Items from a dataset:
--- --- ---

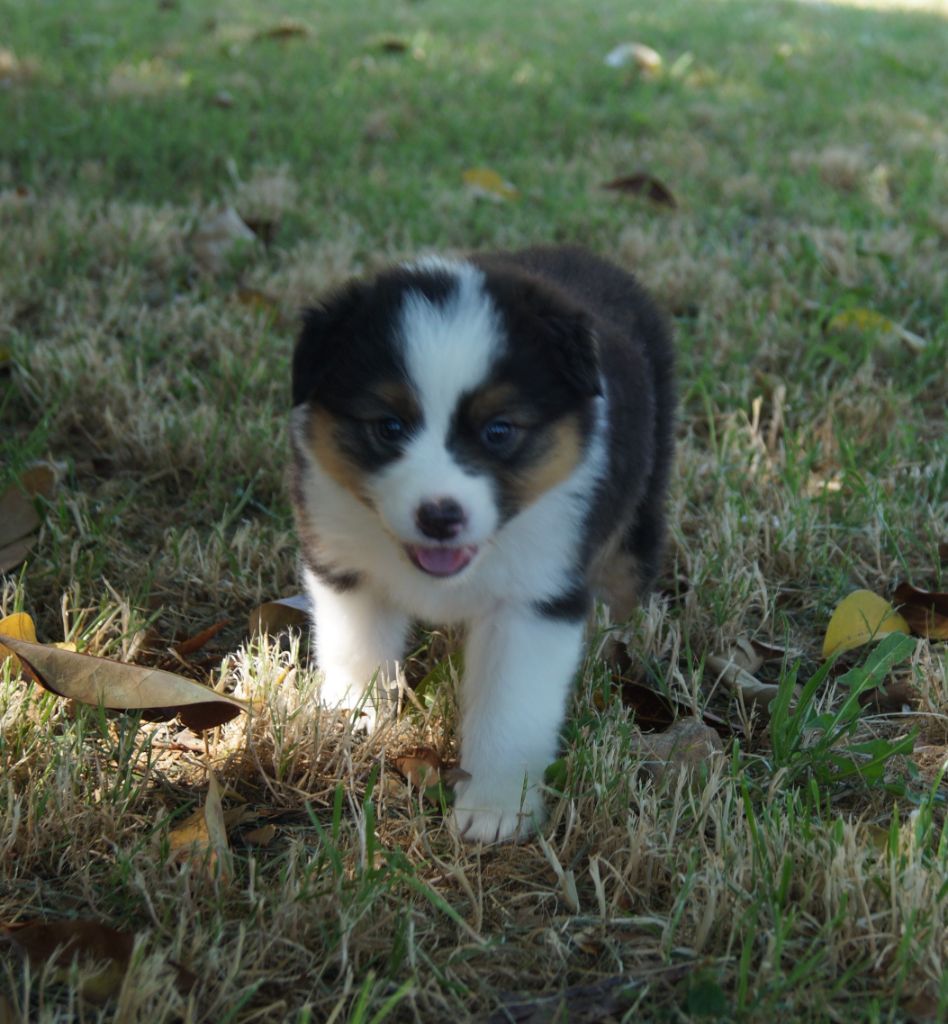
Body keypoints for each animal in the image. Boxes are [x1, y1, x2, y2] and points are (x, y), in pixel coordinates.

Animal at [289, 246, 675, 842]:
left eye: (499, 431)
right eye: (389, 426)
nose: (439, 516)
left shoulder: (536, 596)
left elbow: (509, 711)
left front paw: (495, 811)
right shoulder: (346, 565)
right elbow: (357, 651)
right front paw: (353, 721)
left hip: (641, 501)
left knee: (625, 578)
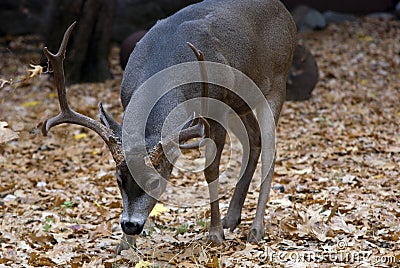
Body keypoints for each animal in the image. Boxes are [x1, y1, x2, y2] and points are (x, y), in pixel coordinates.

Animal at [40, 0, 296, 251]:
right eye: (119, 180)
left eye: (155, 182)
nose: (130, 225)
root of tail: (284, 10)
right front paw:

--- --- ---

Your objective:
From top to bottom, restate the records above exactly and omit every picture.

Reply to the task:
Body keypoints for each animal in the image. Boxes are [x1, y1, x2, y2] and points are (x, y), in pixel coordinates.

Animal at [289, 246, 675, 842]:
left eye: (499, 431)
right eye: (389, 426)
nose: (439, 516)
left shoulder: (536, 596)
left elbow: (509, 711)
left front paw: (495, 811)
right shoulder: (346, 565)
right elbow: (357, 651)
right front paw: (353, 721)
left hip: (641, 501)
left knee: (625, 578)
Body keypoints for each animal in the image. Boxes are [x1, y1, x2, y2] and points are (x, y), in pixel coordinates.

Animal at [40, 0, 296, 251]:
right eye: (119, 180)
left eye: (155, 182)
nose: (130, 225)
root of tail: (284, 10)
right front paw:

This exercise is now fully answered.